A great hotel is a wonderful thing...working conditions can be primo. 'Course, it helps if the Training Manager is sane...and many are not...
I think a good working figure for Harbin in this scenario might be 5500-7000 per month.
Usually, the worst things about hotels are not the conditions or pay or anything like that. The big challenges include:
- It's almost impossible to find hotel-specific textbooks that don't totally suck. I gave up and wrote my own.
- Hotels are chronically short-staffed, and it may be difficult for your students to find much time and energy for English. Also, although hotels shell out a lot of money for luxury touches for guests, they are incredibly cheap MoFos when it comes to everything else. Many hotel workers have hard, dirty jobs that they regard as short term (ie non-career-related), for which they get paid very little and endure poor living and working conditions...which means that while they may like you and your class, they can find it very hard to get motivated to study English.
- Hotels often expect (and really need) insanely fast results from English training, regardless of initial level of the students. Many hotels in China routinely send recruiting expeditions out to poor hinterland provinces, literally driving to the cabbage fields to recruit young people with little education and few other prospects, willing to work cheap in exchange for a ticket out to almost anywhere except where they are now. These people are too often expected to be working effectively as waiters and waitresses in 5-star Western restaurants within a few weeks or months. Many of the people under the greatest pressure to learn English (foodservice is a nightmare for this!) are also those least equipped to have a real shot at it.
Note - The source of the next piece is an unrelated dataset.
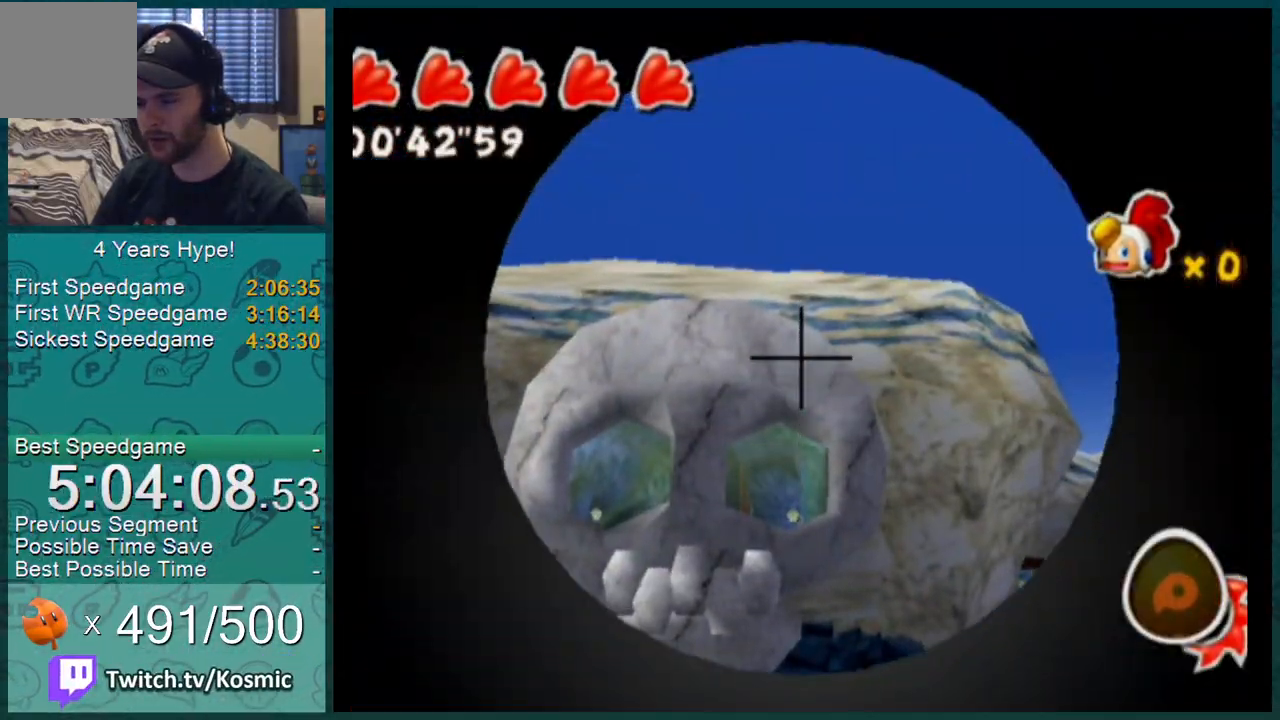
Gameplay with a controller (Nintendo layout); each line is a JSON object with the inputs held at the frame after it. "events" lists button and stick changes between this image and that frame as [ms after this image, input, new state], when the widget could be followed in between. Not read: L3 R2 R3 START.
{"buttons": ["L1"], "left_stick": "center", "right_stick": "center", "events": []}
- Hotels are very challenging communications environments, even among native speakers. They provide vast numbers of services and amenities, and are notorious for weird questions/requests and fussy, demanding, volatile guests. Some of the vocabulary, such as in foodservice, is quite difficult and specialized. Many of the things done and seen and sold in hotels are to the students utterly foreign in concept...much less the language.
I really like working in hotels. But it can be very challenging and not a little frustrating.